> SELECTED EXCERPT:
══════════════════════════════
ONGC fuel subsidy bill up 21 per cent in Q3


State-owned Oil and Natural Gas Corp's fuel subsidy bill will increase by nearly 21 per cent to about Rs 4,222 crore in the third quarter this fiscal. 

State fuel retailers Indian Oil Corp , Bharat Petroleum Corp Ltd (BPCL) and Hindustan Petroleum Corp Ltd (HPCL) together lost about Rs 15,750 crore in revenues on selling diesel, domestic LPG and kerosene below cost of production in October-December quarter, an official said here. 

"Of this under recovery, upstream companies like ONGC, Oil India and Gail India will bear one-third," he said. 

As per this subsidy sharing formula, ONGC will chip in with Rs 4,222 crore by way of discount on crude oil it sells to IOC, BPCL and HPCL

The subsidy outgo of ONGC in Q3 of last fiscal had stood at Rs 3,487 crore.
══════════════════════════════
> STATED EXERCISE 1:
Please return the part of the ONGC subsidy report above word for word, beginning at the words "ONGC fuel subsidy" and stopping after the words "official said here.".
> STATED EXERCISE 2:
According to the ONGC subsidy report above, what was ONGC's subsidy outgo in the third quarter of the previous fiscal?

> MATERIAL SHOWN:
══════════════════════════════
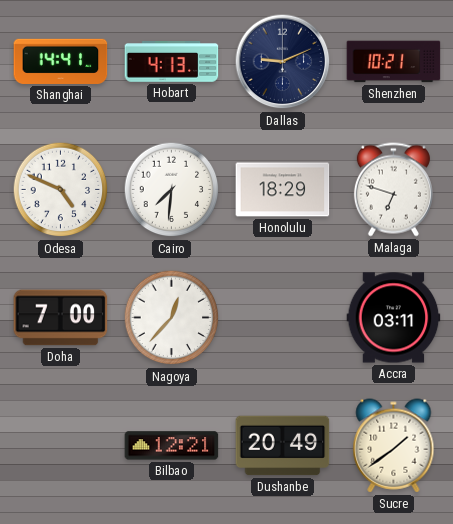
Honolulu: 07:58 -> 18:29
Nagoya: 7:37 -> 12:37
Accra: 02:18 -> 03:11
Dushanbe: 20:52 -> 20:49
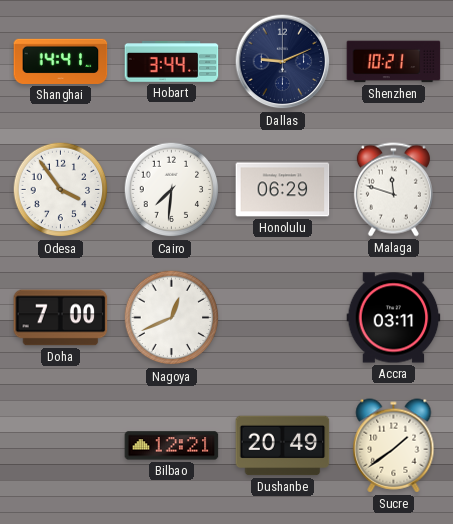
Hobart: 4:13 -> 3:44
Odesa: 4:49 -> 3:54
Honolulu: 18:29 -> 06:29
Malaga: 6:48 -> 11:48
Nagoya: 12:37 -> 12:41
══════════════════════════════
> WRITTEN ANSWER 1:
ONGC fuel subsidy bill up 21 per cent in Q3


State-owned Oil and Natural Gas Corp's fuel subsidy bill will increase by nearly 21 per cent to about Rs 4,222 crore in the third quarter this fiscal. 

State fuel retailers Indian Oil Corp , Bharat Petroleum Corp Ltd (BPCL) and Hindustan Petroleum Corp Ltd (HPCL) together lost about Rs 15,750 crore in revenues on selling diesel, domestic LPG and kerosene below cost of production in October-December quarter, an official said here.

> WRITTEN ANSWER 2:
Rs 3,487 crore.